* SELECTED TEXT *

Make sure to check out my post about the
5 Newborn Necessities as well for another great, practical list!
I have received some good ideas from facebook readers of things to add to the list, so here they are!
11. Stop smoking and drinking and start eating healthy! ABSOLUTELY!! I guess I didn't include smoking and drinking because...I don't do either of those things. :) And eating isn't something I do much of in the first trimester anyway. I eat what I can and try to keep it as healthy as possible, but sometimes a bowl of popcorn covered in salt is all I can stomach and I just tell myself that's okay because at least something is staying down.
12. Start drinking LOTS of water! YES!! I totally should have included this one! I haven't been able to stand the taste of water this pregnancy. Usually, I'm a big-time water drinker, but I was actually having dehydration headaches this time around until I bought some lemons to squeeze into every glass. Made a world of difference!

* RECORDS SHOWN *
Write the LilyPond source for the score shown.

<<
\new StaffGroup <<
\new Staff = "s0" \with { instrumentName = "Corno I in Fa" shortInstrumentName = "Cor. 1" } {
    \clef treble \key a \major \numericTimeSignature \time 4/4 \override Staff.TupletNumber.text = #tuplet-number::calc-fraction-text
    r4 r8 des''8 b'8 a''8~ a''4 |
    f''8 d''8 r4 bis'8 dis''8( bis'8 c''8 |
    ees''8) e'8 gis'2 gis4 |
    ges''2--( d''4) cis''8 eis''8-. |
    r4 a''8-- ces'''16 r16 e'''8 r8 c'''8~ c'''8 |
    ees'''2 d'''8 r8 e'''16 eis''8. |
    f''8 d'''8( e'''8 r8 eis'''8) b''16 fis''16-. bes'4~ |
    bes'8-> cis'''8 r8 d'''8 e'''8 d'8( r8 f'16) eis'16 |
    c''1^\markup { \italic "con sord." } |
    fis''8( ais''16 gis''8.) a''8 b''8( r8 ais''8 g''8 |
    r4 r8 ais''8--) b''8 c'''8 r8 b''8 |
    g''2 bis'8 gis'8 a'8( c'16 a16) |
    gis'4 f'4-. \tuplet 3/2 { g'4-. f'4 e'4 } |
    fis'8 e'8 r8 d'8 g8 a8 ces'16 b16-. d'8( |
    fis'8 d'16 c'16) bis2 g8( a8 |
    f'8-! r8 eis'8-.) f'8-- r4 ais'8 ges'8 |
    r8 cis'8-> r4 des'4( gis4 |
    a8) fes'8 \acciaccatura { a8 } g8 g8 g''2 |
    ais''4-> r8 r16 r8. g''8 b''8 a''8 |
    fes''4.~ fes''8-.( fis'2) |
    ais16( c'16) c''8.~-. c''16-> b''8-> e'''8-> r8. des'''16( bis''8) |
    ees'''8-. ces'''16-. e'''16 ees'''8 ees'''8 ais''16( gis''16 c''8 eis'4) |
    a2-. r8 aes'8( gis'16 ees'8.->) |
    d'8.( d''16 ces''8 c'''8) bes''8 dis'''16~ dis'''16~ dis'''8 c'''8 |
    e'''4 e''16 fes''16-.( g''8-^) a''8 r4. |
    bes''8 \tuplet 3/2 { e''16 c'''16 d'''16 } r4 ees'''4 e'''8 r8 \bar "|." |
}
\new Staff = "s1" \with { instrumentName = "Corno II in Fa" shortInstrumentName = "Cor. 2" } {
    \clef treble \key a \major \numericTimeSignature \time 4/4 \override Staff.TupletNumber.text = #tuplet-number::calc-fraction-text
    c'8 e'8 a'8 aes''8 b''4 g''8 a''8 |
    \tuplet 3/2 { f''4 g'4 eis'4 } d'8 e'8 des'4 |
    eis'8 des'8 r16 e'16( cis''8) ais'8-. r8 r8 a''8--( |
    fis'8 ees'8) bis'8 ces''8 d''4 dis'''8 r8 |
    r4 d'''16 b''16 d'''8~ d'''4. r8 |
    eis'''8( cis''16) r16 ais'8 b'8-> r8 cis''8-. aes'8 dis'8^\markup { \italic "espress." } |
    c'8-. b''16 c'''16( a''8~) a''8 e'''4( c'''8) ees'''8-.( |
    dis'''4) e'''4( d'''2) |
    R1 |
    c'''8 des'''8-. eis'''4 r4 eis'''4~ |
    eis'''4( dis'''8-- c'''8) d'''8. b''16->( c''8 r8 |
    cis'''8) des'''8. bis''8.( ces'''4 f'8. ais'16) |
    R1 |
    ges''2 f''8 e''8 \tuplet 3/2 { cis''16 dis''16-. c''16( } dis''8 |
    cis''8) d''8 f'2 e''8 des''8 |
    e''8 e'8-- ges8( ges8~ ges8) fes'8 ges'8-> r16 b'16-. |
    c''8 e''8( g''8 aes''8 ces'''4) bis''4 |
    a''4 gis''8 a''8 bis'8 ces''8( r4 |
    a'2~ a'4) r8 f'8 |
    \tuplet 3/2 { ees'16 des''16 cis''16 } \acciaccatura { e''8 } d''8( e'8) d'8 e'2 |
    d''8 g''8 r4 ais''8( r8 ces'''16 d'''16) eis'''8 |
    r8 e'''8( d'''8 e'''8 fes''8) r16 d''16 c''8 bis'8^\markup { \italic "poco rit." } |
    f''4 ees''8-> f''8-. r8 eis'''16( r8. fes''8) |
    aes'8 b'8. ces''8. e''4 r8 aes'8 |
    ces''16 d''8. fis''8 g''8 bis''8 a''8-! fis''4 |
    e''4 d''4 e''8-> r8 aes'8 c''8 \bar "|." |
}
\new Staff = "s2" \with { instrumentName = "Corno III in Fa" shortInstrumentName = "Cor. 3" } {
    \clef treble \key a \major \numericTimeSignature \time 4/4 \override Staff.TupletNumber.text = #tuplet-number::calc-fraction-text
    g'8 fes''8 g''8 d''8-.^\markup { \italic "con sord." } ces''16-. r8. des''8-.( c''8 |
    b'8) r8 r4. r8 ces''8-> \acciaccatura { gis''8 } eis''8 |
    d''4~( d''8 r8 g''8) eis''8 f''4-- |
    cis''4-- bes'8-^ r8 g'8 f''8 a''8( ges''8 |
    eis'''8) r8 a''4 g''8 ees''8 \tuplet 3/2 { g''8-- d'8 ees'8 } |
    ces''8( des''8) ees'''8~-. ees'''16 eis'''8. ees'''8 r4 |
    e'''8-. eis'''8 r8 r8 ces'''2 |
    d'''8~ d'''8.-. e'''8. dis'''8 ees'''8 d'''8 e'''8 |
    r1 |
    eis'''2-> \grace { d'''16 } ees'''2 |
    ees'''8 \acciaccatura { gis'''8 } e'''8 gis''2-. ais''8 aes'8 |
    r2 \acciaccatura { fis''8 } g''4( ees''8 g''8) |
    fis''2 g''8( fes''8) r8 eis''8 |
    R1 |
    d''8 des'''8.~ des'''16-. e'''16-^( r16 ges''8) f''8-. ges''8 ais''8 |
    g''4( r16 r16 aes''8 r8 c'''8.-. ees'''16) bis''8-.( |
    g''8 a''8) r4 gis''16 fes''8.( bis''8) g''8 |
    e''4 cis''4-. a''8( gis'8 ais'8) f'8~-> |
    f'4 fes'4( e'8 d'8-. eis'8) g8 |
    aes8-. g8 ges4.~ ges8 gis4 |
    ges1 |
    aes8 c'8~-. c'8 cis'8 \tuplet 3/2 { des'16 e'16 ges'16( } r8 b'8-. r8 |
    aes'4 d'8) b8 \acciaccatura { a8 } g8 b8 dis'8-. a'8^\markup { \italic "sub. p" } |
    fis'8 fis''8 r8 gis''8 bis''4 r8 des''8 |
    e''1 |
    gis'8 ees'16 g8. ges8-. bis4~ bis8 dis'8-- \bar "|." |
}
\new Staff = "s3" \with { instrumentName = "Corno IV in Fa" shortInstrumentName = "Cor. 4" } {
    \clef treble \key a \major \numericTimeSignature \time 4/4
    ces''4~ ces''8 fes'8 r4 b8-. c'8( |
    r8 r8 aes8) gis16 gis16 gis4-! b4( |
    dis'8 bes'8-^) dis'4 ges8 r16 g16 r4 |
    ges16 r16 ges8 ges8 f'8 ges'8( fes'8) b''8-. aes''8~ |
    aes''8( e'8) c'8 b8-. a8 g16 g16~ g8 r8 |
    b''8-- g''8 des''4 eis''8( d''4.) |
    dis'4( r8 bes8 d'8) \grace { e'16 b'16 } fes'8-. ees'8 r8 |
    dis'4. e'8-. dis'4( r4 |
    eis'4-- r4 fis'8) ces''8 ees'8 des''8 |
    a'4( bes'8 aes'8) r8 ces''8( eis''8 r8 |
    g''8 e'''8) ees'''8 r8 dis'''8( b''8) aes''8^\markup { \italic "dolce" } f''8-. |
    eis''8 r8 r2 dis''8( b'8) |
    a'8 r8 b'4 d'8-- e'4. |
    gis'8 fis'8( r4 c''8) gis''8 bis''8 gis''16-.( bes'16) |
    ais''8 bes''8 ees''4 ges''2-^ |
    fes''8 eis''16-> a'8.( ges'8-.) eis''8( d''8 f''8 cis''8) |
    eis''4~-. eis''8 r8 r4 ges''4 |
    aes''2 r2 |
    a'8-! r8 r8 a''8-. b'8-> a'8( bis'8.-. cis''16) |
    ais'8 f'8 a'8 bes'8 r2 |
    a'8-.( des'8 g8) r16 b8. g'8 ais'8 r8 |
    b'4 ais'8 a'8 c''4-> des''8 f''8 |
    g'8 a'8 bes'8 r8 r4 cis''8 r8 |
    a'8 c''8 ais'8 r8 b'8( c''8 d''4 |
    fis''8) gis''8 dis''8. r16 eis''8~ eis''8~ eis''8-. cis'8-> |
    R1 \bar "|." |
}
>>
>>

* WHAT THIS TASK INVOLVES *
Can you repeat the part of the pregnancy tips text that opens with "11. Stop smoking" and closes with "is staying down.", switching "popcorn" to "crackers"?

* SOLUTION *
11. Stop smoking and drinking and start eating healthy! ABSOLUTELY!! I guess I didn't include smoking and drinking because...I don't do either of those things. :) And eating isn't something I do much of in the first trimester anyway. I eat what I can and try to keep it as healthy as possible, but sometimes a bowl of crackers covered in salt is all I can stomach and I just tell myself that's okay because at least something is staying down.